Like any other commodity, oil is volatile, so it is no surprise that we are in this situation again. To break down the economics of it all into a simple explanation – the world demand for oil is currently much lower than the world supply of oil, therefore the price has fallen. While consumers are happy and benefiting from the lower price… Unfortunately the oil industry is suffering severely.
So how did we get here?
There are many factors that contributed to this big difference between oil’s supply and demand. One major factor is that new drilling technology resulted in a major increase in U.S. oil production which in turn caused global supplies of oil to increase. And all the while, consumers have been developing conservation habits to save money on energy.

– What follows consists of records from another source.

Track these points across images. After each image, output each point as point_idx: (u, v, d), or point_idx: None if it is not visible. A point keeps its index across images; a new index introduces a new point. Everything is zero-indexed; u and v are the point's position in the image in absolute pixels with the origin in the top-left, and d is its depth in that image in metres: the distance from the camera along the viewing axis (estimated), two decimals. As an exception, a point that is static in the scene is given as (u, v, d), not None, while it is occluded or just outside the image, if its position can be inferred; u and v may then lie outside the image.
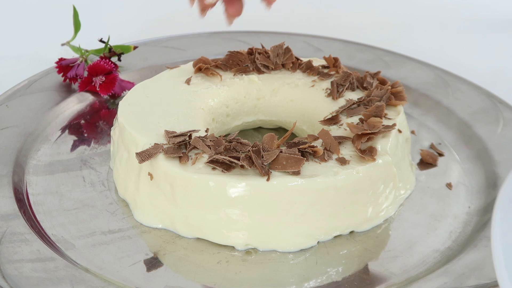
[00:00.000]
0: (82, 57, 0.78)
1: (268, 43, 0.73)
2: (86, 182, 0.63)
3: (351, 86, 0.67)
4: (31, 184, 0.63)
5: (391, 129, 0.60)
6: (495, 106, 0.75)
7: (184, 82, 0.67)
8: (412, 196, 0.63)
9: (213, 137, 0.58)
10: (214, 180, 0.55)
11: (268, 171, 0.54)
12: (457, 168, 0.68)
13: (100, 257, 0.55)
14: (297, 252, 0.57)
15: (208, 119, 0.65)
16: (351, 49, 0.85)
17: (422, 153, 0.68)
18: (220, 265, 0.55)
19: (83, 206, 0.60)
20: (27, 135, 0.67)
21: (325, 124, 0.63)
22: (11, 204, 0.59)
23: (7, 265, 0.52)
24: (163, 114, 0.62)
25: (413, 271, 0.55)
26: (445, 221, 0.61)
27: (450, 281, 0.53)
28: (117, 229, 0.58)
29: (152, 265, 0.55)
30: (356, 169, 0.56)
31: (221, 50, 0.77)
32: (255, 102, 0.69)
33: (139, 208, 0.59)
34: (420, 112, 0.76)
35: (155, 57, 0.82)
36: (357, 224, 0.59)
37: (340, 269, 0.55)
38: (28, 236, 0.55)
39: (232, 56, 0.70)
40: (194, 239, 0.57)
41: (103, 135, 0.70)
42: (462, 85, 0.79)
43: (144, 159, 0.57)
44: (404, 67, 0.82)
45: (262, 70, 0.69)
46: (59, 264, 0.53)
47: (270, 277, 0.54)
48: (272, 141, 0.56)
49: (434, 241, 0.59)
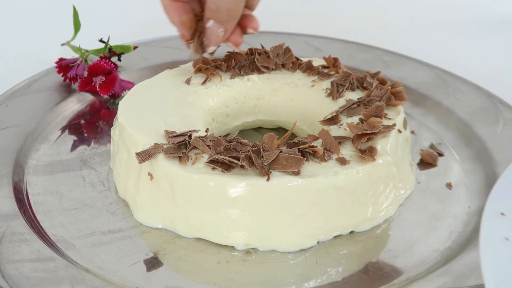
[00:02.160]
0: (82, 57, 0.78)
1: (268, 43, 0.73)
2: (86, 182, 0.63)
3: (351, 86, 0.67)
4: (31, 184, 0.63)
5: (391, 129, 0.60)
6: (495, 106, 0.75)
7: (184, 82, 0.67)
8: (412, 196, 0.63)
9: (213, 137, 0.58)
10: (214, 180, 0.55)
11: (268, 171, 0.54)
12: (457, 168, 0.68)
13: (100, 257, 0.55)
14: (297, 252, 0.57)
15: (208, 119, 0.65)
16: (351, 49, 0.85)
17: (422, 153, 0.68)
18: (220, 265, 0.55)
19: (83, 206, 0.60)
20: (27, 135, 0.67)
21: (325, 124, 0.63)
22: (11, 204, 0.59)
23: (7, 265, 0.52)
24: (163, 114, 0.62)
25: (413, 271, 0.55)
26: (445, 221, 0.61)
27: (450, 281, 0.53)
28: (117, 229, 0.58)
29: (152, 265, 0.55)
30: (356, 169, 0.56)
31: (221, 50, 0.77)
32: (255, 102, 0.69)
33: (139, 208, 0.59)
34: (420, 112, 0.76)
35: (155, 57, 0.82)
36: (357, 224, 0.59)
37: (340, 269, 0.55)
38: (28, 236, 0.55)
39: (232, 56, 0.70)
40: (194, 239, 0.57)
41: (103, 135, 0.70)
42: (462, 85, 0.79)
43: (144, 159, 0.57)
44: (404, 67, 0.82)
45: (262, 70, 0.69)
46: (59, 264, 0.53)
47: (270, 277, 0.54)
48: (272, 141, 0.56)
49: (434, 241, 0.59)
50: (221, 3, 0.61)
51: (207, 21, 0.63)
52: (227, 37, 0.65)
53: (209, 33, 0.63)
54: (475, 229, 0.59)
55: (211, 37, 0.64)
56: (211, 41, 0.64)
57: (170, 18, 0.65)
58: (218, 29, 0.62)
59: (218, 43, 0.65)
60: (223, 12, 0.61)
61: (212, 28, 0.63)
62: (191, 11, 0.65)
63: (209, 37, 0.64)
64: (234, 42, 0.66)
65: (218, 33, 0.63)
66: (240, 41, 0.66)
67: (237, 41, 0.66)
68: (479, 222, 0.60)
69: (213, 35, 0.63)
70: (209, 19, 0.62)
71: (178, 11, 0.64)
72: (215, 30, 0.63)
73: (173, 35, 0.87)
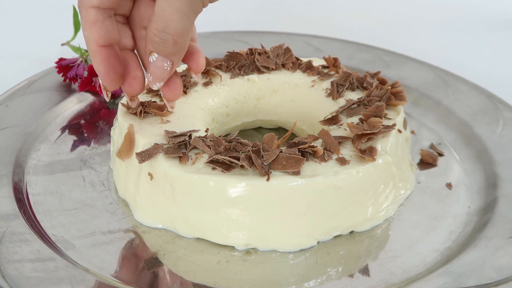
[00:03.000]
0: (82, 57, 0.78)
1: (268, 43, 0.73)
2: (86, 182, 0.63)
3: (351, 86, 0.67)
4: (31, 184, 0.63)
5: (391, 129, 0.60)
6: (495, 106, 0.75)
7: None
8: (412, 196, 0.63)
9: (213, 137, 0.58)
10: (214, 180, 0.55)
11: (268, 171, 0.54)
12: (457, 168, 0.68)
13: (100, 257, 0.55)
14: (297, 252, 0.57)
15: (208, 119, 0.65)
16: (351, 49, 0.85)
17: (422, 153, 0.68)
18: (220, 265, 0.55)
19: (83, 206, 0.60)
20: (27, 135, 0.67)
21: (325, 124, 0.63)
22: (11, 204, 0.59)
23: (7, 265, 0.52)
24: (163, 114, 0.62)
25: (413, 271, 0.55)
26: (445, 221, 0.61)
27: (450, 281, 0.53)
28: (117, 229, 0.58)
29: (152, 265, 0.55)
30: (356, 169, 0.56)
31: (221, 50, 0.77)
32: (255, 102, 0.69)
33: (139, 208, 0.59)
34: (420, 112, 0.76)
35: (155, 57, 0.82)
36: (357, 224, 0.59)
37: (340, 269, 0.55)
38: (28, 236, 0.55)
39: (232, 56, 0.70)
40: (194, 239, 0.57)
41: (103, 135, 0.70)
42: (462, 85, 0.79)
43: (144, 159, 0.57)
44: (404, 67, 0.82)
45: (262, 70, 0.69)
46: (59, 264, 0.53)
47: (270, 277, 0.54)
48: (272, 141, 0.56)
49: (434, 241, 0.59)
50: (165, 35, 0.51)
51: (150, 55, 0.53)
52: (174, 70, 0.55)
53: (153, 69, 0.54)
54: (475, 229, 0.59)
55: (156, 72, 0.54)
56: (157, 77, 0.54)
57: (95, 65, 0.54)
58: (164, 63, 0.53)
59: (165, 79, 0.55)
60: (169, 45, 0.52)
61: (156, 63, 0.53)
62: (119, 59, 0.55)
63: (153, 72, 0.54)
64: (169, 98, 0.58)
65: (165, 67, 0.54)
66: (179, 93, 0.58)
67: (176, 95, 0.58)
68: (479, 222, 0.60)
69: (159, 70, 0.54)
70: (152, 53, 0.53)
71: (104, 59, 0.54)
72: (161, 65, 0.53)
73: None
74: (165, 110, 0.62)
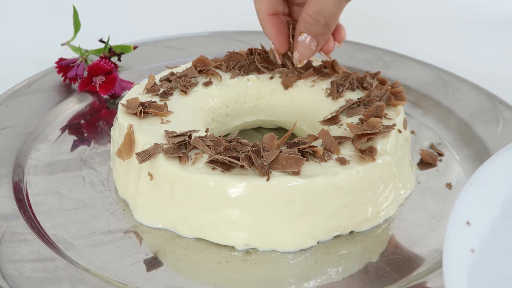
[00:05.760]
0: (82, 57, 0.78)
1: (268, 43, 0.73)
2: (86, 182, 0.63)
3: (351, 86, 0.67)
4: (31, 184, 0.63)
5: (391, 129, 0.60)
6: (495, 106, 0.75)
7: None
8: (412, 196, 0.63)
9: (213, 137, 0.58)
10: (214, 180, 0.55)
11: (268, 171, 0.54)
12: (457, 168, 0.68)
13: (100, 257, 0.55)
14: (297, 252, 0.57)
15: (208, 119, 0.65)
16: (351, 49, 0.85)
17: (422, 153, 0.68)
18: (220, 265, 0.55)
19: (83, 206, 0.60)
20: (27, 135, 0.67)
21: (325, 124, 0.63)
22: (11, 204, 0.59)
23: (7, 265, 0.52)
24: (163, 114, 0.62)
25: (413, 271, 0.55)
26: (445, 221, 0.61)
27: (450, 281, 0.53)
28: (117, 229, 0.58)
29: (152, 265, 0.55)
30: (356, 169, 0.56)
31: (221, 50, 0.77)
32: (255, 102, 0.69)
33: (139, 208, 0.59)
34: (420, 112, 0.76)
35: (155, 57, 0.82)
36: (357, 224, 0.58)
37: (340, 269, 0.55)
38: (28, 236, 0.55)
39: (232, 56, 0.70)
40: (194, 239, 0.57)
41: (103, 135, 0.70)
42: (462, 85, 0.79)
43: (144, 159, 0.56)
44: (404, 67, 0.82)
45: (262, 70, 0.69)
46: (59, 264, 0.53)
47: (270, 277, 0.54)
48: (272, 141, 0.56)
49: (434, 241, 0.59)
50: (319, 17, 0.59)
51: (300, 35, 0.61)
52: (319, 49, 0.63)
53: (301, 47, 0.62)
54: (475, 229, 0.59)
55: (303, 51, 0.62)
56: (303, 55, 0.62)
57: (266, 32, 0.63)
58: (311, 42, 0.60)
59: (309, 57, 0.63)
60: (321, 26, 0.59)
61: (305, 42, 0.61)
62: (286, 25, 0.64)
63: (300, 50, 0.62)
64: (327, 51, 0.65)
65: (312, 47, 0.61)
66: (333, 49, 0.65)
67: (330, 50, 0.65)
68: (479, 222, 0.60)
69: (306, 49, 0.61)
70: (302, 33, 0.60)
71: (274, 25, 0.63)
72: (309, 44, 0.61)
73: (173, 35, 0.87)
74: (166, 110, 0.62)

We have seen this happen in many different industries, when innovation and new information dramatically decrease the profitability of an existing industry. In some cases, the industry becomes redundant and is completely wiped out. Will this happen to the oil industry? Highly unlikely, but it looks as though it will be many more years before the price will return to the heights of $100 a barrel. Just to put our current situation in perspective: For the oil price to move above $60 a barrel, the whole world will need to reduce their current production levels by 4%. And this is looking even more unlikely with the sanctions lifted on Iran, and the expectation for them to add another million barrels a day over the next 2 years.
Well how do we fix this?
The solution to this problem involves multiple players. Essentially what needs to happen is the countries that are producing oil need to produce less, at least until the supply falls below the demand again, but this is easier said than done. Exporters of oil in the Middle East and other regions have refused to reduce their own output. And as previously mentioned Iran only has plans to increase production. There is however a possible silver lining. In the same way that the rise to $100 a barrel attracted new investments and increased production, the fall to $30 a barrel may discouraged new investment and cause decreased production due to lack of profitability. If this happens the supply of oil will naturally fall to equal or less than the demand and the price will increase again.
So as for the question of what’s next, a number of different factors will play into the picture. I guess we’ll just have to wait and see how the economics of it all plays out.